3.2. Une atteinte non justifiée par l'intérêt général et non liée à des exigences constitutionnelles.
Rappelons que « le principe d'égalité ne s'oppose ni à ce que le législateur règle de façon différente des situations différentes ni à ce qu'il déroge à l'égalité pour des raisons d'intérêt général pourvu que, dans l'un et l'autre cas, la différence de traitement qui en résulte soit en rapport avec l'objet de la loi qui l'établit » (17).
Or, les atteintes précédemment rappelées ne sont nullement justifiées par un objectif d'intérêt général et plus particulièrement par l'exigence constitutionnelle de l'équilibre financier de la sécurité sociale et sont, en tout état de cause, disproportionnées.
Selon l'étude d'impact, l'article 63 permettra une diminution des dépenses de l'assurance maladie en réalisant une économie de 35 millions d'euros en année pleine, l'économie attendue pour la première année n'étant que de 15 millions d'euros.
Cette estimation est, au demeurant, surévaluée au regard des effets pervers que cette disposition peut avoir sur l'équilibre financier de l'assurance maladie.
En effet, afin d'éviter une minoration forfaitaire :
- les prescripteurs pourraient reporter leur choix sur des alternatives thérapeutiques de la liste en sus mais non concernées par la disposition contestée, générant alors un surcroît de dépenses, en totale contradiction avec l'objectif affiché de l'article.

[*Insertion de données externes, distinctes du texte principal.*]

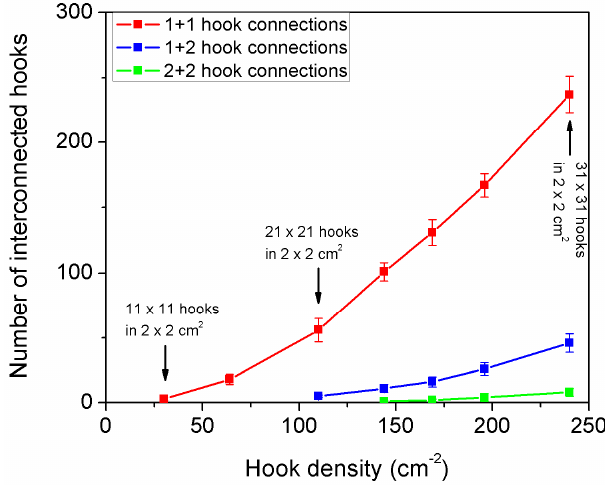
Figure 8. Diagram of the calculated number of interlocked hooks versus hook density.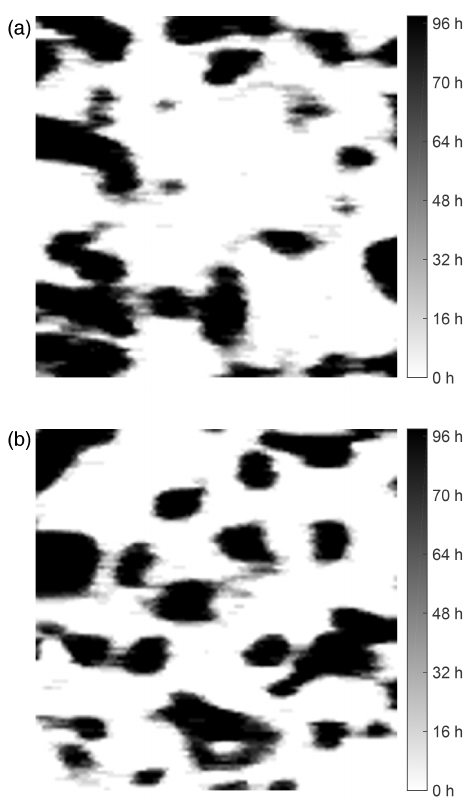
Figure 5. Residence time of ice particles within in a slice (5 . 7mm × 5 . 7mm) parallel to the flow direction for (a) “sa3” and (b) ) “sa4” by overlapping time-lapse tomography pictures. The period of 8h was sufficiently short to calculate the residence time of each ice voxel with an uncertainty of 6%.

En effet, dans la mesure où la minoration forfaitaire s'applique, pour les GHS visés, lorsque le coût des spécialités pharmaceutiques prescrites sur la liste en sus est d'au moins 15 % des dépenses de cette même liste, les prescripteurs pourraient choisir un autre produit, sur la liste en sus, mais dont le coût représentera moins de 15 % des dépenses totales, malgré son coût plus onéreux.

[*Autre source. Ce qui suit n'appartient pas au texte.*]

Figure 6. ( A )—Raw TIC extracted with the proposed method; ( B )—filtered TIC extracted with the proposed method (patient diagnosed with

Le remboursement de ce produit sur la liste en sus représentera donc un coût plus élevé pour l'assurance maladie que ne l'aurait peut-être été un autre produit innovant inscrit sur la liste en sus mais générant de facto la minoration forfaitaire mise en place par l'article 63 ;
- les prescripteurs pourraient aussi recourir à des produits dispensés « en ville » dans des officines pharmaceutiques et non sur la liste en sus alors même que les premiers seraient plus coûteux que les produits sur la liste en sus. Ainsi, pour la polyarthrite rhumatoïde, l'utilisation de certains traitements comme Mabthera et Remicade, deux produits de réserve hospitalière, revient moins cher à l'assurance maladie que l'utilisation d'une alternative en ville comme Enbrel.
Ainsi, l'incitation faite par la disposition contestée de ne pas prescrire certains produits de la liste en sus aura un impact budgétaire certain sur l'assurance maladie. S'agissant du prix de Mabthera ou Remicade, comparé à celui d'Enbrel, il ressort que, pour le même nombre de patients, la perte pour l'assurance maladie serait de près de 15 millions d'euros selon différentes sources de professionnels de santé.
En conséquence, votre conseil ne pourra que constater que l'article déféré porte atteinte au principe d'égalité et au droit à la protection de la santé. Atteintes qui ne sont pas justifiées par un intérêt général ni par l'objectif constitutionnel d'équilibre financier de la sécurité sociale.
(17) CC, 7 janvier 1988, n° 87-232 DC ; cf. également CC, Déc, 28 mai 2010, n° 2010-1 QPC.